Masruroh, petani manggis asal Desa Bulusari, Kecamatan Kalipuro, mengaku lonjakan harga tahun ini membawa perubahan signifikan terhadap pendapatannya. Ia menyebut, hasil panen yang dulu tak sebanding dengan biaya kini justru berlipat ganda.

“Tahun lalu dua keranjang sekitar 80 kilogram cuma laku Rp 700 ribu. Sekarang bisa sampai Rp 6 juta. Baru kali ini harganya setinggi ini,” ujarnya.

Perbandingan tersebut menggambarkan betapa ekstrem fluktuasi harga manggis yang dialami petani. Tahun lalu, harga bahkan sempat jatuh hingga Rp 3 ribu per kilogram di tingkat petani—membuat banyak petani memilih tidak memanen karena merugi.

Kini situasi berbalik. Pengepul manggis asal Desa Kelir, Kecamatan Kalipuro, Rudi Hermawan, menyebut harga di tingkat petani untuk manggis campuran (belum sortir) kini berada di kisaran Rp 63 ribu hingga Rp 70 ribu per kg.

“Kalau yang belum sortir dari petani Rp 63 ribu sampai Rp 65 ribu. Untuk kualitas super sempat tembus Rp 83 ribu,” jelasnya.

Lonjakan harga ini bukan tanpa sebab. Menurut Rudi, faktor utama adalah terbatasnya pasokan di pasar. Saat ini, Banyuwangi menjadi salah satu daerah yang masih memasuki masa panen, sementara sentra manggis lain sudah selesai.

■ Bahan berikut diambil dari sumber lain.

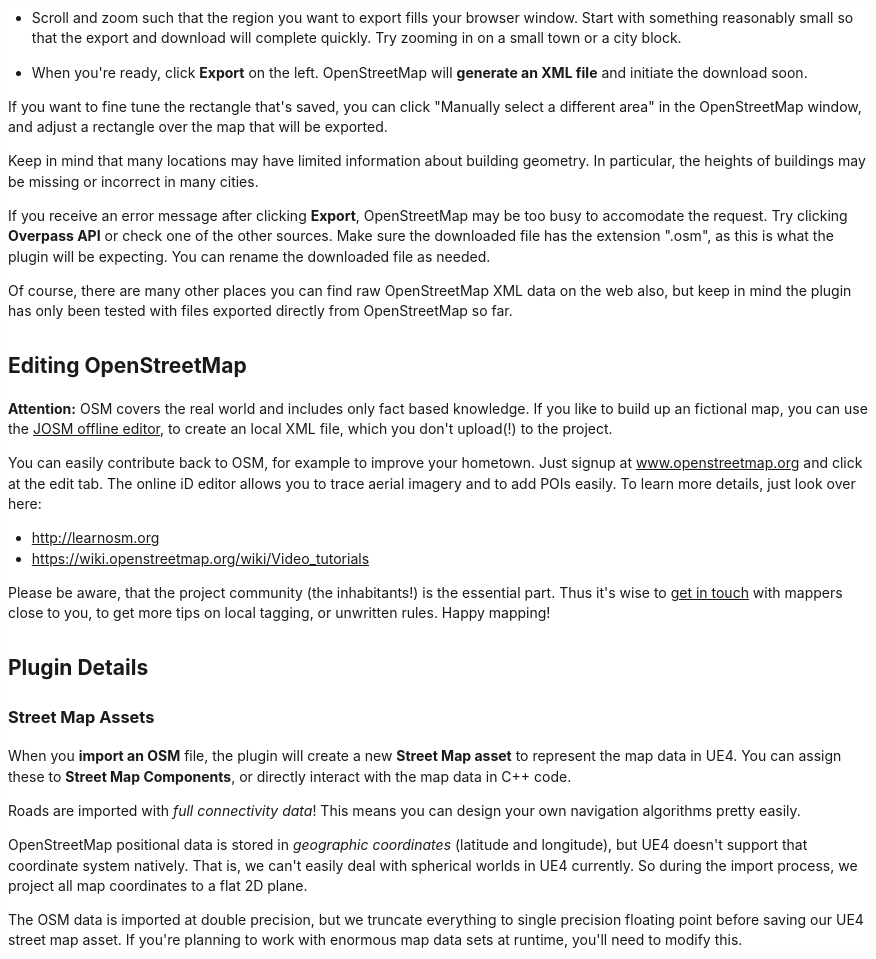 * Scroll and zoom such that the region you want to export fills your browser window.  Start with something reasonably small so that the export and download will complete quickly.  Try zooming in on a small town or a city block.

* When you're ready, click **Export** on the left.  OpenStreetMap will **generate an XML file** and initiate the download soon.  

If you want to fine tune the rectangle that's saved, you can click "Manually select a different area" in the OpenStreetMap window, and adjust a rectangle over the map that will be exported.

Keep in mind that many locations may have limited information about building geometry.  In particular, the heights of buildings may be missing or incorrect in many cities.

If you receive an error message after clicking **Export**, OpenStreetMap may be too busy to accomodate the request.  Try clicking **Overpass API** or check one of the other sources.  Make sure the downloaded file has the extension ".osm", as this is what the plugin will be expecting.  You can rename the downloaded file as needed.

Of course, there are many other places you can find raw OpenStreetMap XML data on the web also, but keep in mind the plugin has only been tested with files exported directly from OpenStreetMap so far.

## Editing OpenStreetMap

**Attention:** OSM covers the real world and includes only fact based knowledge. If you like to build up an fictional map, you can use the [JOSM offline editor](https://wiki.openstreetmap.org/wiki/JOSM), to create an local XML file, which you don't upload(!) to the project.

You can easily contribute back to OSM, for example to improve your hometown. Just signup at www.openstreetmap.org and click at the edit tab. The online iD editor allows you to trace aerial imagery and to add POIs easily. To learn more details, just look over here:
* http://learnosm.org
* https://wiki.openstreetmap.org/wiki/Video_tutorials

Please be aware, that the project community (the inhabitants!) is the essential part. Thus it's wise to [get in touch](https://wiki.openstreetmap.org/wiki/Contact_channels) with mappers close to you, to get more tips on local tagging, or unwritten rules. Happy mapping!

## Plugin Details

### Street Map Assets

When you **import an OSM** file, the plugin will create a new **Street Map asset** to represent the map data in UE4.  You can assign these to **Street Map Components**, or directly interact with the map data in C++ code.

Roads are imported with *full connectivity data*!  This means you can design your own navigation algorithms pretty easily.

OpenStreetMap positional data is stored in *geographic coordinates* (latitude and longitude), but UE4 doesn't support that coordinate system natively.  That is, we can't easily deal with spherical worlds in UE4 currently.  So during the import process, we project all map coordinates to a flat 2D plane.

The OSM data is imported at double precision, but we truncate everything to single precision floating point before saving our UE4 street map asset.  If you're planning to work with enormous map data sets at runtime, you'll need to modify this.
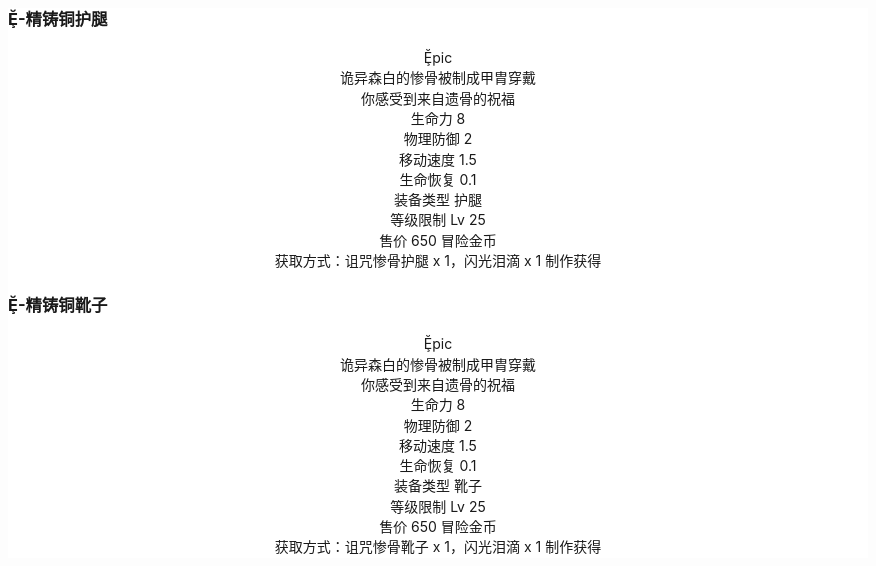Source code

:### Ḝ-精铸铜护腿
<center>Ḝpic</br>
诡异森白的惨骨被制成甲胄穿戴</br>
你感受到来自遗骨的祝福</br>
生命力 8</br>
物理防御 2</br>
移动速度 1.5</br>
生命恢复 0.1</br>
装备类型 护腿</br>
等级限制 Lv 25</br>
售价 650 冒险金币</br>
获取方式：诅咒惨骨护腿 x 1，闪光泪滴 x 1 制作获得</br>
</center>

### Ḝ-精铸铜靴子
<center>Ḝpic</br>
诡异森白的惨骨被制成甲胄穿戴</br>
你感受到来自遗骨的祝福</br>
生命力 8</br>
物理防御 2</br>
移动速度 1.5</br>
生命恢复 0.1</br>
装备类型 靴子</br>
等级限制 Lv 25</br>
售价 650 冒险金币</br>
获取方式：诅咒惨骨靴子 x 1，闪光泪滴 x 1 制作获得</br>
</center>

“Sekarang yang panen tinggal Banyuwangi. Daerah lain seperti Bali, Lombok, Jember, sampai Sumatera sudah habis. Makanya harga bisa tinggi,” ujarnya.

Kondisi ini diperkuat dengan tingginya permintaan ekspor, terutama ke pasar internasional seperti China. Rudi mengaku, ia rutin memasok manggis ke perusahaan eksportir yang melayani pasar luar negeri.

Bahkan, sebelum Banyuwangi menjadi satu-satunya daerah panen, harga manggis di wilayah lain seperti Jember sempat menembus Rp 130 ribu per kilogram.

Fenomena ini menunjukkan bahwa harga manggis sangat sensitif terhadap keseimbangan pasokan dan permintaan. Ketika produksi melimpah di banyak daerah—bahkan hingga Thailand sebagai produsen global—harga langsung jatuh. Sebaliknya, saat pasokan terbatas, harga melonjak tajam.

“Waktu panen raya tahun lalu, harga jatuh. Banyak petani tidak memanen karena tidak sebanding dengan biaya,” kenang Rudi.

Saat ini, momentum harga tinggi diperkirakan tidak akan berlangsung lama. Musim panen di Banyuwangi diprediksi hanya tersisa sekitar satu bulan ke depan.

“Panen tinggal sebulan lagi. Tapi kemungkinan harga masih bertahan tinggi,” pungkasnya.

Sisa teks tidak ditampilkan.